From the entries below, extract every line that includes the word "casing".
____
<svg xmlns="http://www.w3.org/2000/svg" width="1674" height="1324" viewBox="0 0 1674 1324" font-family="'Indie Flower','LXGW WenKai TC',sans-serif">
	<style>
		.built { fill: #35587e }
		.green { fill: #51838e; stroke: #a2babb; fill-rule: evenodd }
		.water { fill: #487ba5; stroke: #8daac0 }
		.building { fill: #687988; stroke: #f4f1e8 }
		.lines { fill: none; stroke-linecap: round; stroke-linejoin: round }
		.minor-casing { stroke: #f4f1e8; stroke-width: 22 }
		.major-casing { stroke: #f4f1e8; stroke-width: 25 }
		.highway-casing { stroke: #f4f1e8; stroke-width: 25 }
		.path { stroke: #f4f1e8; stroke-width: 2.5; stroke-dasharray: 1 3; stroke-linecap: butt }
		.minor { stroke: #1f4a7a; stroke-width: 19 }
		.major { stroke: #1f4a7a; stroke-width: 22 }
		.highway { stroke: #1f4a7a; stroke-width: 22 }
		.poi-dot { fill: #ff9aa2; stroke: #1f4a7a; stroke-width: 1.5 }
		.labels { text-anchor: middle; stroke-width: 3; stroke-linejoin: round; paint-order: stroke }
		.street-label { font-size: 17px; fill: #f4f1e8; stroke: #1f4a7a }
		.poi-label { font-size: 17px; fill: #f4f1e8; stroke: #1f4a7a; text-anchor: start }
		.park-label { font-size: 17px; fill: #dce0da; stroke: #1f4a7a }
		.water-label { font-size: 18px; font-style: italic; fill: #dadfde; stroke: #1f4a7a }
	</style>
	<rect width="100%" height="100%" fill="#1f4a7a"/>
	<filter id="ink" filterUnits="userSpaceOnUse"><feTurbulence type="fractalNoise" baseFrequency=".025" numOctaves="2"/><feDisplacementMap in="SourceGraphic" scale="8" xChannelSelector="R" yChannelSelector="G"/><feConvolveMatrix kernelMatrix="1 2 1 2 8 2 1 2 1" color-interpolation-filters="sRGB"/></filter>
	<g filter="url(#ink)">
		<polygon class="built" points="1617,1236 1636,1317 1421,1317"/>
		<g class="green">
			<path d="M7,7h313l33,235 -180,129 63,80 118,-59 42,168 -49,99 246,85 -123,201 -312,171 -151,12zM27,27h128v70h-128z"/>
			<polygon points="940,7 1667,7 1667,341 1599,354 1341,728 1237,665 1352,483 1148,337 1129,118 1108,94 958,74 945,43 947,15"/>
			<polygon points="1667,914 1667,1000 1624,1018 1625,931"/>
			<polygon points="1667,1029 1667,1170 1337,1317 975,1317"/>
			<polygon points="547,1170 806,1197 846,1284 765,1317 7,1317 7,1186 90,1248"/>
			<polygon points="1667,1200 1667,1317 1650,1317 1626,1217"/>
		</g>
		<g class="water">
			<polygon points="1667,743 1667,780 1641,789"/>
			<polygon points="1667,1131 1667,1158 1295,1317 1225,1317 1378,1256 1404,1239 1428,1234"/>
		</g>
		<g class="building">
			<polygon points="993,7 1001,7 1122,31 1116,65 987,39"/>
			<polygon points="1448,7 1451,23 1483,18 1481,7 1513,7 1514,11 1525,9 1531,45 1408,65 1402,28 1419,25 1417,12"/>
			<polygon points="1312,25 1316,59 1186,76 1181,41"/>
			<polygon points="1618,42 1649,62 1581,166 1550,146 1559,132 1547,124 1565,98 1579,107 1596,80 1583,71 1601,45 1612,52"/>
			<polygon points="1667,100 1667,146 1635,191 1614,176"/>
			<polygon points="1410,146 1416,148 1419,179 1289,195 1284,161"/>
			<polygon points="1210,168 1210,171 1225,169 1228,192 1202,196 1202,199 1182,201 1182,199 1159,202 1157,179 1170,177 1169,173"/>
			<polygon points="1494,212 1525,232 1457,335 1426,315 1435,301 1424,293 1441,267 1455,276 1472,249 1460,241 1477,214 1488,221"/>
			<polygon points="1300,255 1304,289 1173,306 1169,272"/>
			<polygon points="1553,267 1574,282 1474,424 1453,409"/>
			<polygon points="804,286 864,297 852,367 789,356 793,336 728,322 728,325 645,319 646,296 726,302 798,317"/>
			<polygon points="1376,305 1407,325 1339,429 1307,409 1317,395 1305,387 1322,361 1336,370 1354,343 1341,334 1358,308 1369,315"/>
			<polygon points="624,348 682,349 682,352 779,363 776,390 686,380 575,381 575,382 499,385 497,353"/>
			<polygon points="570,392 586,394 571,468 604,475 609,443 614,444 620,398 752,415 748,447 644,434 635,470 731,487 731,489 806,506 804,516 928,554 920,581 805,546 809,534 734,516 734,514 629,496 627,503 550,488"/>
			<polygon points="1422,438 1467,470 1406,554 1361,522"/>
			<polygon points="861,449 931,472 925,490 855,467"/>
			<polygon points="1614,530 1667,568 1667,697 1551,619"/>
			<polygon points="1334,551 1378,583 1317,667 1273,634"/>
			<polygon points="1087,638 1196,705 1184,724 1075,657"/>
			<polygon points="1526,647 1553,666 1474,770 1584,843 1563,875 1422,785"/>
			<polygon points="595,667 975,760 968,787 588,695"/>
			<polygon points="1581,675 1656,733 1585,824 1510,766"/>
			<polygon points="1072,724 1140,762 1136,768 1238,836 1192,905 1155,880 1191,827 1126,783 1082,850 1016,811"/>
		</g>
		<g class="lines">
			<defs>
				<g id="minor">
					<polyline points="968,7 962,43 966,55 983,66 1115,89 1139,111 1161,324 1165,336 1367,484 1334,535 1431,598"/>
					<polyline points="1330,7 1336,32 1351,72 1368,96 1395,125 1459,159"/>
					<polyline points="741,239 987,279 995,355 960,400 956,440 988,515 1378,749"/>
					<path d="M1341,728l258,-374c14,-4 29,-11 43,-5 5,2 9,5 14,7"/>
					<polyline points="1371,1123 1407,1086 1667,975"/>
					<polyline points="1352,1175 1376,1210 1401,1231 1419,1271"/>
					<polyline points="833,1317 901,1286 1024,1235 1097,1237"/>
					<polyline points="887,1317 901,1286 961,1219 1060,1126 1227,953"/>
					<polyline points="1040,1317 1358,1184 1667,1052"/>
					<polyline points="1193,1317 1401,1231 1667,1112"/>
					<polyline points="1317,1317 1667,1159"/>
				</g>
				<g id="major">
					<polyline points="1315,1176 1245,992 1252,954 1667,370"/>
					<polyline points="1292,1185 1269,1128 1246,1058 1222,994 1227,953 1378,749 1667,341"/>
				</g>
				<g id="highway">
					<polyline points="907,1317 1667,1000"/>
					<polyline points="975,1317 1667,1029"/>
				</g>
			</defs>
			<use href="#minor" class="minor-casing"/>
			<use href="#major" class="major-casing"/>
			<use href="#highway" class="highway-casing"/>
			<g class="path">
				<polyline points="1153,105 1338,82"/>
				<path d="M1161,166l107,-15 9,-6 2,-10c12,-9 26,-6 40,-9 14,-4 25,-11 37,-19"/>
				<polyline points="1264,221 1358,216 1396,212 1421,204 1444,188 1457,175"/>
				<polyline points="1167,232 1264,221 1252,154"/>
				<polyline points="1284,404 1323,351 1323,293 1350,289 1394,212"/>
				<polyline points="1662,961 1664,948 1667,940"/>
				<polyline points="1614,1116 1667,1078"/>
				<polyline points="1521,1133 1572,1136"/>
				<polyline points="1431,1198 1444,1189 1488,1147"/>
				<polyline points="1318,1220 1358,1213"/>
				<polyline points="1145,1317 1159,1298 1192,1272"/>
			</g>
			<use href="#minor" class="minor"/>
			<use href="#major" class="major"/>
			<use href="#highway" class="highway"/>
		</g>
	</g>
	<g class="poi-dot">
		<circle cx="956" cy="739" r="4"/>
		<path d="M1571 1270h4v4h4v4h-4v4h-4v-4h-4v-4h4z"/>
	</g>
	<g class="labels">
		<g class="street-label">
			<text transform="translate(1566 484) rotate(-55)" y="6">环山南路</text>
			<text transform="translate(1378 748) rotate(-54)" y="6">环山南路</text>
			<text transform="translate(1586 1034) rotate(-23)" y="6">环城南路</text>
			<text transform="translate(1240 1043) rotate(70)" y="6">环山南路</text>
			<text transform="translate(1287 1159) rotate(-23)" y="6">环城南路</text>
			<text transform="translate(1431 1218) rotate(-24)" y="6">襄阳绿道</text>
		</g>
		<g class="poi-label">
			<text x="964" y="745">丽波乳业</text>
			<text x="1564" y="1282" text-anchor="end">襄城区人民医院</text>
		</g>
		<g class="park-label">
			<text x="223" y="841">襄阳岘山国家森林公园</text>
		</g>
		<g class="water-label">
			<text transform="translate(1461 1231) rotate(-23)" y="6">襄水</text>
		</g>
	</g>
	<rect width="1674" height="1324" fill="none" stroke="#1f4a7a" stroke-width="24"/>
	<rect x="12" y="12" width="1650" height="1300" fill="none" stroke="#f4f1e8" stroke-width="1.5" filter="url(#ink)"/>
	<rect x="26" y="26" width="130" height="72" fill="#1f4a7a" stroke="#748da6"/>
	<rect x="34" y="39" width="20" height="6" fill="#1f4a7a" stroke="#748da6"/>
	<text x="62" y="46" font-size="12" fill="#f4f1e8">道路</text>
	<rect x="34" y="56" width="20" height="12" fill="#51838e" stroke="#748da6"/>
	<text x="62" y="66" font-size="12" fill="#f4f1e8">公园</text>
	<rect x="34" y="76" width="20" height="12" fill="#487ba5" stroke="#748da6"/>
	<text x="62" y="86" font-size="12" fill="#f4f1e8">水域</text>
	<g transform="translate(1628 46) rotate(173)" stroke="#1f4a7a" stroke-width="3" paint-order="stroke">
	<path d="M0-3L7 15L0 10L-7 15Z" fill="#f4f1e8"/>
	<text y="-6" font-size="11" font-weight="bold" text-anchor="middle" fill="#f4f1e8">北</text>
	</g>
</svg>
____
* [Solution for this exercise]:
		.minor-casing { stroke: #f4f1e8; stroke-width: 22 }
		.major-casing { stroke: #f4f1e8; stroke-width: 25 }
		.highway-casing { stroke: #f4f1e8; stroke-width: 25 }
			<use href="#minor" class="minor-casing"/>
			<use href="#major" class="major-casing"/>
			<use href="#highway" class="highway-casing"/>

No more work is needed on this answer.